O que é o Candomblé? O Candomblé acredita em Deus? Pra que serve a iniciação no Candomblé? “Sacrifício de animais”. Candomblé mata bicho? O que são os Orixás? Candomblé acredita na vida após a morte? Essas e muitas outras perguntas são as pautas do canal do Babalorixá Lucas de Odé no Youtube.

Viver o que se prega

O Babalorixá

Essa aqui não é uma biografia convencional. As frequentes conversas que tenho, com diferentes pessoas do Candomblé – que ocasionalmente tenham sofrido enganos e decepções no meio religioso – sempre convergem para um mesmo ponto: como confiar e saber se um “pai de santo” é sério, se está falando a verdade. Como recomeçar? Para responder, quero contar uma história que talvez possa servir para alguém. A minha própria.

Nasci e me criei em Campo Grande, Mato Grosso do Sul. Filho biológico de Iyalorixá, me vi desde muito cedo dentro do terreiro que minha mãe fundou em 1989. Diferentemente dos meus irmãos biológicos, eu nem sabia o porquê, mas eu queria estar naquele lugar e insisti pra isso, a contragosto de minha mãe, que acreditava na época que deveríamos crescer e escolher nossos próprios caminhos. Prova disso é que tenho um irmão pastor e outro desprendido de crenças religiosas.

Na época, os Candomblés de Campo Grande eram extremamente carentes de um segmento tradicional. Nem se falava em casas matrizes, não havia parâmetros definidos, nem tampouco a possibilidade de fazermos essas descobertas. Predominava na realidade local um Candomblé de Angola, extremamente simplista, miscigenado e informal, que, ressalte-se, à época serviu a muita gente…

Até por uma questão geográfica, Mato Grosso do Sul não fora favorecido com a herança cultural africana. É um Estado localizado no outro extremo do País, ao Oeste, longe de portos e mares. A realidade econômica da época também era outra. Pegar um avião era coisa pra ricos. A Bahia era só um lugar que sabíamos que existia, Salvador estava a aproximadamente 2.500 quilômetros e São Paulo também era muito longe, a 1.100 quilômetros.
Com o tempo começaram a chegar os primeiros Babalorixás de São Paulo, em sua maioria do interior, vislumbrando ali um mercado promissor. Não tínhamos vivência e nem condições de discernir seus conhecimentos. Pareciam ter conhecimento de causa do que chamavam de nação Ketu. E arrebanharam muitos seguidores.
Carentes e necessitados, muitos embarcaram naquela promessa, inclusive minha mãe e eu. Nos idos de 1999 eu seria iniciado, ou pelo menos acreditei que seria. Eu tinha 11 anos de idade. Fiquei 28 dias dentro de um quarto, rezei dioturnamente, comi com as mãos, ganhei uma gargantilha azul, perdi os cabelos, colocaram-me um chifrinho e recebi um novo nome: “Pejigã”. O que era aquilo? Segundo a cultura da época, era como se chamava o filho biológico de uma mãe ou pai de santo, o herdeiro do axé. Amém? Amém! Todos disseram.

____________

O que fazer:
Responda com base no trecho selecionado:
1. Em que ano foi fundado o terreiro da mãe de quem escreve?
2. A que distância de Campo Grande ficava Salvador, segundo o trecho?
3. Quantos dias quem escreve passou dentro de um quarto em 1999?

____________

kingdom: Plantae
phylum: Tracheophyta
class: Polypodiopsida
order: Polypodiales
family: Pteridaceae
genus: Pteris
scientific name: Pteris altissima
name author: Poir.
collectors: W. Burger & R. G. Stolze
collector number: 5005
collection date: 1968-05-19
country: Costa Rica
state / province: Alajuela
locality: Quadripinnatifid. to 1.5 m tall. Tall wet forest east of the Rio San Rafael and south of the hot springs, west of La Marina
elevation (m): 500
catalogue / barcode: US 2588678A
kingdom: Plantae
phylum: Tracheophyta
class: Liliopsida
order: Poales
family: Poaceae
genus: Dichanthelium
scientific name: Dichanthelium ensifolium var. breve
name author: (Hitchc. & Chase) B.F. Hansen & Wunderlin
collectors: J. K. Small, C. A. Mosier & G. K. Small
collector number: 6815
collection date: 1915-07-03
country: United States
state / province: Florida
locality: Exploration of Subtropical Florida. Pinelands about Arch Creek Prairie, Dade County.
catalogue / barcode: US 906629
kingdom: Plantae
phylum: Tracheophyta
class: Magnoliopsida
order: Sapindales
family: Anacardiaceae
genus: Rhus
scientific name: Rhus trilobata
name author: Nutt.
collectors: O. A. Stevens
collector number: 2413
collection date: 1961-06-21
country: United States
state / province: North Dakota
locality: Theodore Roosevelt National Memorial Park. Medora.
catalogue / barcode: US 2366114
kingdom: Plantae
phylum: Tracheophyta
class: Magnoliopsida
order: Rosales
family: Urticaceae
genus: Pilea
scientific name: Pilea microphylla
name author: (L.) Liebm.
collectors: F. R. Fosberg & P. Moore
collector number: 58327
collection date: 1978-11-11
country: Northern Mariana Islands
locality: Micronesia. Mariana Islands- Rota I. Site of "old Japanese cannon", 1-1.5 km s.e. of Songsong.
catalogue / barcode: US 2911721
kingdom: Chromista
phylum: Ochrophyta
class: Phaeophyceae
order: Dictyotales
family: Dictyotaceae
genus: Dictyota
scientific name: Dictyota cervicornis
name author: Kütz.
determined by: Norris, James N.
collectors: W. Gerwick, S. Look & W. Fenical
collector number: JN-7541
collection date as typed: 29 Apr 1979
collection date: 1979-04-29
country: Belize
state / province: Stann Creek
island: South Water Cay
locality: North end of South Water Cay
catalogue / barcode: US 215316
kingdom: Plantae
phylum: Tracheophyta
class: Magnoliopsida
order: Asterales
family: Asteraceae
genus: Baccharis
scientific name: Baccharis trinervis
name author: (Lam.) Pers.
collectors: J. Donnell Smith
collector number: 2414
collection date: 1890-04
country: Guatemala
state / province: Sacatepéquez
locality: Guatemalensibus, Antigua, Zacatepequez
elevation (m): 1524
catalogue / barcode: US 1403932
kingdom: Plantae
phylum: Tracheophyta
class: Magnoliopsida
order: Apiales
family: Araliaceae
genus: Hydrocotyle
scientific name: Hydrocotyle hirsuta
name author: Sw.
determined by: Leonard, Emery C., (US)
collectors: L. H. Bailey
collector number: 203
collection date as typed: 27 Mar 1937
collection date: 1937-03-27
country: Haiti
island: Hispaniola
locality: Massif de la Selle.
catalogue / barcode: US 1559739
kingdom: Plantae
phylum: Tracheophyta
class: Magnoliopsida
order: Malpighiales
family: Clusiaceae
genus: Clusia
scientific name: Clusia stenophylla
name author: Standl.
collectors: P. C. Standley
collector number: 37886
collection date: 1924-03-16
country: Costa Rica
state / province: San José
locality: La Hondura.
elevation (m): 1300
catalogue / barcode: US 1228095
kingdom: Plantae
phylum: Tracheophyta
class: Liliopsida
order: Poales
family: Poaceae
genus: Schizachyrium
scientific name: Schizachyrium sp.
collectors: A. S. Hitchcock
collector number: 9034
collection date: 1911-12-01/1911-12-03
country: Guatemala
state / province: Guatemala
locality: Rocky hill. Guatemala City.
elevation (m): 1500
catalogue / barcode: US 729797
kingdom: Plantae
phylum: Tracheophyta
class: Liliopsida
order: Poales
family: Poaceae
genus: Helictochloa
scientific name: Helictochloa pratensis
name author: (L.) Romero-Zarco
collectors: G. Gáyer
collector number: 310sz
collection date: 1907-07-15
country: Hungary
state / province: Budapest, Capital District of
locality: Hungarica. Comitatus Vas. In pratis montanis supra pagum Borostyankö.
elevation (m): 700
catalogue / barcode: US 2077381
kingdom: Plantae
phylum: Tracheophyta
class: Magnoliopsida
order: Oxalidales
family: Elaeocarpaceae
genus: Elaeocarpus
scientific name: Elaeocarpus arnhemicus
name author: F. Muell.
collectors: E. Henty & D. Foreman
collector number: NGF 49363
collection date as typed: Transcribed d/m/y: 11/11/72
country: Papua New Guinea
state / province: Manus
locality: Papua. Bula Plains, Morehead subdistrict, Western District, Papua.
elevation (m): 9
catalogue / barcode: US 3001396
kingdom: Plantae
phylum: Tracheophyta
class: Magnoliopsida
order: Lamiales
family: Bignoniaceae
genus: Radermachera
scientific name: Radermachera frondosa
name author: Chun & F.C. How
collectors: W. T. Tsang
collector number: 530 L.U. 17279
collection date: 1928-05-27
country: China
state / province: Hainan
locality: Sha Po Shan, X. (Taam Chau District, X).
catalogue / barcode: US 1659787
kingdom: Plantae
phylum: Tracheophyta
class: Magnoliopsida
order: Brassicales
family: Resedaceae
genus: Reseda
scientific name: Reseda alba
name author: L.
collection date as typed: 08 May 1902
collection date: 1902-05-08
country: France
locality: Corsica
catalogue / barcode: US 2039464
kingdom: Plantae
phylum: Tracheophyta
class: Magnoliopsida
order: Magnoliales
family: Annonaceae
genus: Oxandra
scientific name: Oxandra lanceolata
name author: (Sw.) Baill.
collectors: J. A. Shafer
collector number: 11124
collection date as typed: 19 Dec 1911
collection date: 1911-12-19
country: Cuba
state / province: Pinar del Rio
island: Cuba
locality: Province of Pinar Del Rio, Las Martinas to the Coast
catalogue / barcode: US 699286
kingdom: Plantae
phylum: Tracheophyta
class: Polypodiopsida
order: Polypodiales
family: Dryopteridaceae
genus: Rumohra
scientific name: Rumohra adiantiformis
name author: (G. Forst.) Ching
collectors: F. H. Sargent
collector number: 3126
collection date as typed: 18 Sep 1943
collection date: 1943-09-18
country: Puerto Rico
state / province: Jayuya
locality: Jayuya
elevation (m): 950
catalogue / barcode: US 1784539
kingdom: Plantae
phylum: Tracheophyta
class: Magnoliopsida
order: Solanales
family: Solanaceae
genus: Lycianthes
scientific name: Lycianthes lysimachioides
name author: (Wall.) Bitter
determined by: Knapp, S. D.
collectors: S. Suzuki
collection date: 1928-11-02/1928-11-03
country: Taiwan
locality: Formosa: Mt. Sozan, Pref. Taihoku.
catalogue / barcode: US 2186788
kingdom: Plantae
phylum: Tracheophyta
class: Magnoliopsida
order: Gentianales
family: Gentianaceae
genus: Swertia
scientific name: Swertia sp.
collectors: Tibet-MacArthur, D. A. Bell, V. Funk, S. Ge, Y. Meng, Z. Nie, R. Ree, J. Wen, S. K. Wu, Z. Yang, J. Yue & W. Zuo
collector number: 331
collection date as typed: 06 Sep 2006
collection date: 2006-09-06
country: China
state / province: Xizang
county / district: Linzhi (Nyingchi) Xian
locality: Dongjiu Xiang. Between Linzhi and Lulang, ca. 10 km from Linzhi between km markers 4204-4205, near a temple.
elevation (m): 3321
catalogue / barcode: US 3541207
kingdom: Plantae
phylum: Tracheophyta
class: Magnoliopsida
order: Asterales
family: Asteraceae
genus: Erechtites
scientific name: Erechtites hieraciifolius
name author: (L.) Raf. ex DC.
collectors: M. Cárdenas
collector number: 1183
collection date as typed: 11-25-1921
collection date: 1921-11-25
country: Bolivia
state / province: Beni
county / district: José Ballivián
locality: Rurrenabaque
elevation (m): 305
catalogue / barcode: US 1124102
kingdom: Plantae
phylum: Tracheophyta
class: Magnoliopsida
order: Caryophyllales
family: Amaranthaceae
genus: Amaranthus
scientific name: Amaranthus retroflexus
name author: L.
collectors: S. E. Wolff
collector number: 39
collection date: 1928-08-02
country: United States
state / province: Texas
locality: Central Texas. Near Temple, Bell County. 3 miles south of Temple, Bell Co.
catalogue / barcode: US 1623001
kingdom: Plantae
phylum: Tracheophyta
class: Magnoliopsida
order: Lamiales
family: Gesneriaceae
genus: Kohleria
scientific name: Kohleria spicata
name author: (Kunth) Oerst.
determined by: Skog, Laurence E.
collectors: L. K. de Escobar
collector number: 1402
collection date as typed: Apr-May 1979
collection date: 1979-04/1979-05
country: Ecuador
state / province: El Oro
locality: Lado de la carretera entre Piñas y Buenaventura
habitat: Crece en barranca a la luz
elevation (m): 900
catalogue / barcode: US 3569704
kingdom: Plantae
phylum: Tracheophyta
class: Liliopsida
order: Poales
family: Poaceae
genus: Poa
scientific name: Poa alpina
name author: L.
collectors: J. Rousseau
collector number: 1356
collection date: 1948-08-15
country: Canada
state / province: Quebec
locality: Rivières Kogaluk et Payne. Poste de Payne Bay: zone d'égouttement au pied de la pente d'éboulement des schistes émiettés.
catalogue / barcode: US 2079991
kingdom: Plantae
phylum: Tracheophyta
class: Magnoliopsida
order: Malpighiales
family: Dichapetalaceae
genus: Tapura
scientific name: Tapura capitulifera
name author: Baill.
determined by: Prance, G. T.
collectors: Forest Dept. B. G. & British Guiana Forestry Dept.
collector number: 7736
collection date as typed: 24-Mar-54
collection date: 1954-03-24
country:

____________

Resposta:
1. Em 1989.
2. A aproximadamente 2.500 quilômetros.
3. 28 dias.